The impact of the new coronavirus infection (COVID-19) has hit the food service industry and the aviation industry unprecedentedly, and it has been pointed out that 'small and medium-sized enterprises are going bankrupt one after another in New York'. Caused serious damage to.

It is pointed out that many small and medium-sized enterprises are out of business in New York due to the pandemic of the new coronavirus --GIGAZINE



In order to recover the economy from these effects, central banks around the world have jointly implemented monetary easing policies by lowering interest rates to near zero or lowering interest rates to negative interest rates. A central bank's monetary easing policy will allow financial institutions to raise funds at lower interest rates. This is aimed at the effect of economic measures such as making it easier for companies that have become difficult to manage to borrow money from banks, but since financial institutions also manage assets, finance that obtained a large amount of funds through monetary easing policy Institutions will also buy more stock. Wilson believes that global monetary easing has evolved into a global rise in stock prices.

Regarding the monetary easing policy that created the rise in stock prices, Mr. Wilson said, 'If the pandemic of COVID-19 ends and the world economy recovers, the monetary easing policy will end and interest rates will rise.
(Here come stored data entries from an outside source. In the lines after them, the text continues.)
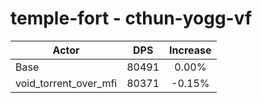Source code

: # temple-fort - cthun-yogg-vf
| Actor | DPS | Increase |
|---|:---:|:---:|
|Base|80491|0.00%|
|void_torrent_over_mfi|80371|-0.15%|
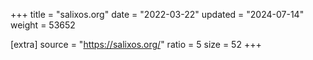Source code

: +++
title = "salixos.org"
date = "2022-03-22"
updated = "2024-07-14"
weight = 53652

[extra]
source = "https://salixos.org/"
ratio = 5
size = 52
+++
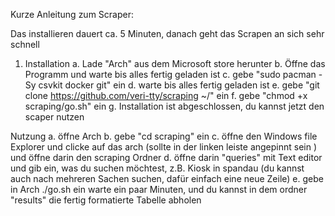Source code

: Kurze Anleitung zum Scraper:

Das installieren dauert ca. 5 Minuten, danach geht das Scrapen an sich sehr schnell


1. Installation
   a. Lade "Arch" aus dem Microsoft store herunter
   b. Öffne das Programm und warte bis alles fertig geladen ist
   c. gebe "sudo pacman -Sy csvkit docker git" ein
   d. warte bis alles fertig geladen ist
   e. gebe "git clone https://github.com/veri-tty/scraping ~/" ein
   f. gebe "chmod +x scraping/go.sh" ein
   g. Installation ist abgeschlossen, du kannst jetzt den scaper nutzen

Nutzung
   a. öffne Arch
   b. gebe "cd scraping" ein
   c. öffne den Windows file Explorer und clicke auf das arch (sollte in der linken leiste angepinnt sein ) und öffne darin den scraping Ordner
d. öffne darin "queries" mit Text editor und gib ein, was du suchen möchtest, z.B. Kiosk in spandau
(du kannst auch nach mehreren Sachen suchen, dafür einfach eine neue Zeile)
e. gebe in Arch ./go.sh ein
warte ein paar Minuten, und du kannst in dem ordner "results"
die fertig formatierte Tabelle abholen



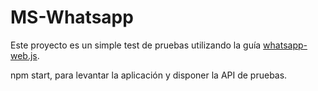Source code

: # MS-Whatsapp

Este proyecto es un simple test de pruebas utilizando la guía [whatsapp-web.js](https://waguide.pedroslopez.me/features/resuming-sessions).

npm start, para levantar la aplicación y disponer la API de pruebas.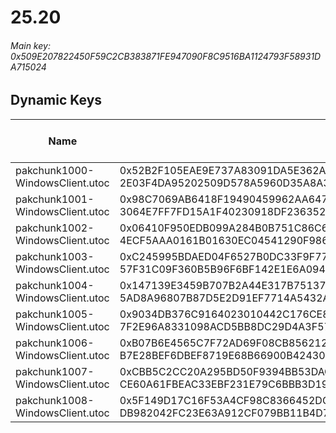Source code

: # 25.20

###### *Main key: 0x509E207822450F59C2CB383871FE947090F8C9516BA1124793F58931DA715024*

## Dynamic Keys

| Name                              | Key</br>GUID                                                                                            | High Res Textures |
|-----------------------------------|---------------------------------------------------------------------------------------------------------|-------------------|
| pakchunk1000-WindowsClient.utoc   | 0x52B2F105EAE9E737A83091DA5E362A01EBCD48D3F625C7BCB06DB3AA7BCEF8D4</br>2E03F4DA95202509D578A5960D35A8A3 | ❌                 |
| pakchunk1001-WindowsClient.utoc   | 0x98C7069AB6418F19490459962AA64781CADC46F64A7070C89FD6A6A4C300F51E</br>3064E7FF7FD15A1F40230918DF236352 | ❌                 |
| pakchunk1002-WindowsClient.utoc   | 0x06410F950EDB099A284B0B751C86C65C89BB2F2855904778CE0E1650626F693E</br>4ECF5AAA0161B01630EC04541290F986 | ✔️                |
| pakchunk1003-WindowsClient.utoc   | 0xC245995BDAED04F6527B0DC33F9F77C8F1562943515D5C15979C141A1FAB2C1D</br>57F31C09F360B5B96F6BF142E1E6A094 | ❌                 |
| pakchunk1004-WindowsClient.utoc   | 0x147139E3459B707B2A44E317B7513745021B28482E1BE4D54DD3ABE08192B25A</br>5AD8A96807B87D5E2D91EF7714A5432A | ❌                 |
| pakchunk1005-WindowsClient.utoc   | 0x9034DB376C9164023010442C176CE8270761B6C2B495C6F9CC4BA89FBBF38AE9</br>7F2E96A8331098ACD5BB8DC29D4A3F57 | ✔️                |
| pakchunk1006-WindowsClient.utoc   | 0xB07B6E4565C7F72AD69F08CB85621217EEFE1565F26A186EF7A47D9D36E3952C</br>B7E28BEF6DBEF8719E68B66900B42430 | ✔️                |
| pakchunk1007-WindowsClient.utoc   | 0xCBB5C2CC20A295BD50F9394BB53DAC40202BCADD60219F4F3C8D9DB5BE708629</br>CE60A61FBEAC33EBF231E79C6BBB3D19 | ✔️                |
| pakchunk1008-WindowsClient.utoc   | 0x5F149D17C16F53A4CF98C8366452DCC4F5C5CA89B7B3921C0E9485CFCADC75F4</br>DB982042FC23E63A912CF079BB11B4D7 | ❌                |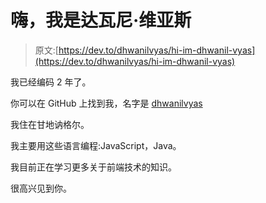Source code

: # 嗨，我是达瓦尼·维亚斯

> 原文:[https://dev.to/dhwanilvyas/hi-im-dhwanil-vyas](https://dev.to/dhwanilvyas/hi-im-dhwanil-vyas)

我已经编码 2 年了。

你可以在 GitHub 上找到我，名字是 [dhwanilvyas](https://github.com/dhwanilvyas)

我住在甘地讷格尔。

我主要用这些语言编程:JavaScript，Java。

我目前正在学习更多关于前端技术的知识。

很高兴见到你。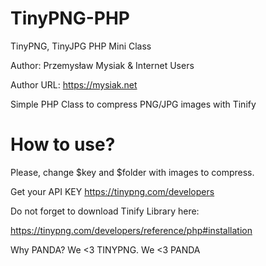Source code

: # TinyPNG-PHP
TinyPNG, TinyJPG PHP Mini Class

Author: Przemysław Mysiak & Internet Users

Author URL: https://mysiak.net


Simple PHP Class to compress PNG/JPG images with Tinify

# How to use?

Please, change $key and $folder with images to compress. 

Get your API KEY https://tinypng.com/developers

Do not forget to download Tinify Library here:

https://tinypng.com/developers/reference/php#installation

Why PANDA? We <3 TINYPNG. We <3 PANDA
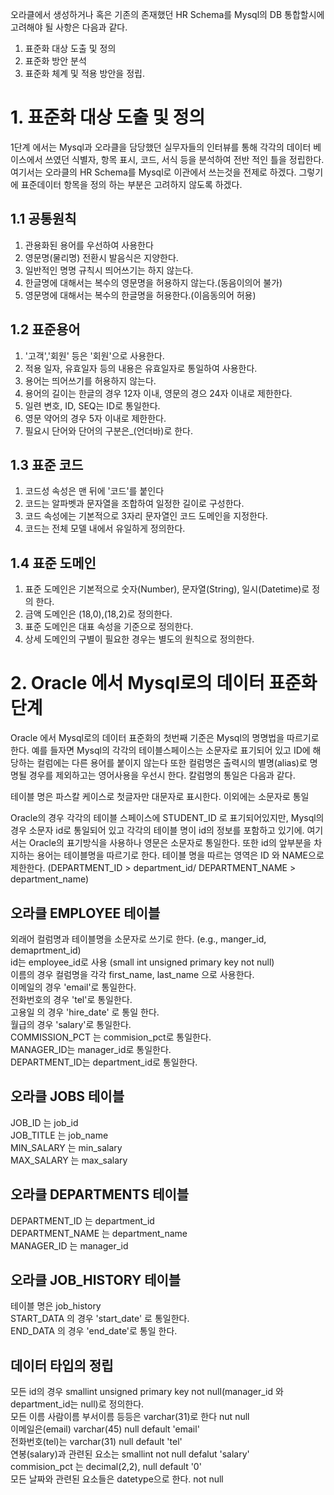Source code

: 오라클에서 생성하거나 혹은 기존의 존재했던 HR Schema를 Mysql의 DB 통합할시에 고려해야 될 사항은 다음과 같다.
1. 표준화 대상 도출 및 정의
2. 표준화 방안 분석
3. 표준화 체계 및 적용 방안을 정립.

# 1. 표준화 대상 도출 및 정의
1단계 에서는 Mysql과 오라클을 담당했던 실무자들의 인터뷰를 통해 각각의 데이터 베이스에서 쓰였던 식별자, 항목 표시, 코드, 서식 등을 분석하여
전반 적인 틀을 정립한다. 
여기서는 오라클의 HR Schema를 Mysql로 이관에서 쓰는것을 전제로 하겠다. 그렇기에 표준데이터 항목을 정의 하는 부분은 고려하지 않도록 하겠다. 

## 1.1 공통원칙
1) 관용화된 용어를 우선하여 사용한다
2) 영문명(물리명) 전환시 발음식은 지양한다.
3) 일반적인 명명 규칙시 띄어쓰기는 하지 않는다. 
4) 한글명에 대해서는 복수의 영문명을 허용하지 않는다.(동음이의어 불가)
5) 영문명에 대해서는 복수의 한글명을 허용한다.(이음동의어 허용)

## 1.2 표준용어
1) '고객','회원' 등은 '회원'으로 사용한다.
2) 적용 일자, 유효일자 등의 내용은 유효일자로 통일하여 사용한다.
3) 용어는 띄어쓰기를 허용하지 않는다.
4) 용어의 길이는 한글의 경우 12자 이내, 영문의 경으 24자 이내로 제한한다.
5) 일련 변호, ID, SEQ는 ID로 통일한다.
6) 영문 약어의 경우 5자 이내로 제한한다.
7) 필요시 단어와 단어의 구분은_(언더바)로 한다.

## 1.3 표준 코드
1) 코드성 속성은 맨 뒤에 '코드'를 붙인다 
2) 코드는 알파벳과 문자열을 조합하여 일정한 길이로 구성한다.
3) 코드 속성에는 기본적으로 3자리 문자열인 코드 도메인을 지정한다.
4) 코드는 전체 모델 내에서 유일하게 정의한다. 


## 1.4 표준 도메인
1) 표준 도메인은 기본적으로 숫자(Number), 문자열(String), 일시(Datetime)로 정의 한다. 
2) 금액 도메인은 (18,0),(18,2)로 정의한다.
3) 표준 도메인은 대표 속성을 기준으로 정의한다.
4) 상세 도메인의 구별이 필요한 경우는 별도의 원칙으로 정의한다. 


# 2. Oracle 에서 Mysql로의 데이터 표준화 단계
Oracle 에서 Mysql로의 데이터 표준화의 첫번째 기준은 Mysql의 명명법을 따르기로 한다.
예를 들자면 Mysql의 각각의 테이블스페이스는 소문자로 표기되어 있고 ID에 해당하는 컬럼에는 다른 용어를 붙이지 않는다
또한 컬럼명은 출력시의 별명(alias)로 명명될 경우를 제외하고는 영어사용을 우선시 한다.
칼럼명의 통일은 다음과 같다. 

테이블 명은 파스칼 케이스로 첫글자만 대문자로 표시한다. 이외에는 소문자로 통일

Oracle의 경우 각각의 테이블 스페이스에 STUDENT_ID 로 표기되어있지만, Mysql의 경우 소문자 id로 통일되어 있고 각각의
테이블 명이 id의 정보를 포함하고 있기에. 여기서는 Oracle의 표기방식을 사용하나 영문은 소문자로 통일한다. 또한 id의 앞부분을 차지하는 
용어는 테이블명을 따르기로 한다. 테이블 명을 따르는 영역은 ID 와 NAME으로 제한한다. (DEPARTMENT_ID > department_id/ DEPARTMENT_NAME > department_name)   

## 오라클 EMPLOYEE 테이블
외래어 컬럼명과 테이블명을 소문자로 쓰기로 한다. (e.g., manger_id, demaprtment_id)  
id는 employee_id로 사용 (small int unsigned primary key not null)  
이름의 경우 컬럼명을 각각 first_name, last_name 으로 사용한다.   
이메일의 경우 'email'로 통일한다.  
전화번호의 경우 'tel'로 통일한다.  
고용일 의 경우 'hire_date' 로 통일 한다.  
월급의 경우 'salary'로 통일한다.  
COMMISSION_PCT 는 commision_pct로 통일한다.  
MANAGER_ID는 manager_id로 통일한다.  
DEPARTMENT_ID는 department_id로 통일한다.  

## 오라클 JOBS 테이블
JOB_ID 는 job_id  
JOB_TITLE 는 job_name  
MIN_SALARY 는 min_salary  
MAX_SALARY 는 max_salary  

## 오라클 DEPARTMENTS 테이블
DEPARTMENT_ID 는 department_id  
DEPARTMENT_NAME 는 department_name  
MANAGER_ID 는 manager_id  

## 오라클 JOB_HISTORY 테이블
테이블 명은 job_history  
START_DATA 의 경우 'start_date' 로 통일한다.  
END_DATA 의 경우 'end_date'로 통일 한다.   


## 데이터 타입의 정립
모든 id의 경우 smallint unsigned primary key not null(manager_id 와 department_id는 null)로 정의한다.  
모든 이름 사람이름 부서이름 등등은 varchar(31)로 한다 nut null  
이메일은(email) varchar(45) null default 'email'  
전화번호(tel)는 varchar(31) null default 'tel'  
연봉(salary)과 관련된 요소는 smallint not null defalut 'salary'  
commision_pct 는 decimal(2,2), null default '0'  
모든 날짜와 관련된 요소들은 datetype으로 한다. not null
Then, the air from the bloated asset bubble Will begin to fall out, and the stock market in the mood to go will also be braked. ' He said that if the pandemic converges and the real economy recovers, the bubble is likely to end.

On the other hand, regarding when the bubble will end, 'The damage to the world economy has been great and we do not know how quickly it can recover, so it is unknown when the monetary easing policy will end. What will happen in the latter half of 2021 In some cases, it can take several years, 'he said.

Wilson uses interest rates on US Treasuries as a guide to when the bubble will end. Below is a chart showing interest rates on one-year short-term government bonds issued by the US Treasury. Interest rates have been nearly 0% since the beginning of 2020, but Wilson predicts that the era of monetary easing will end when this approaches 2%.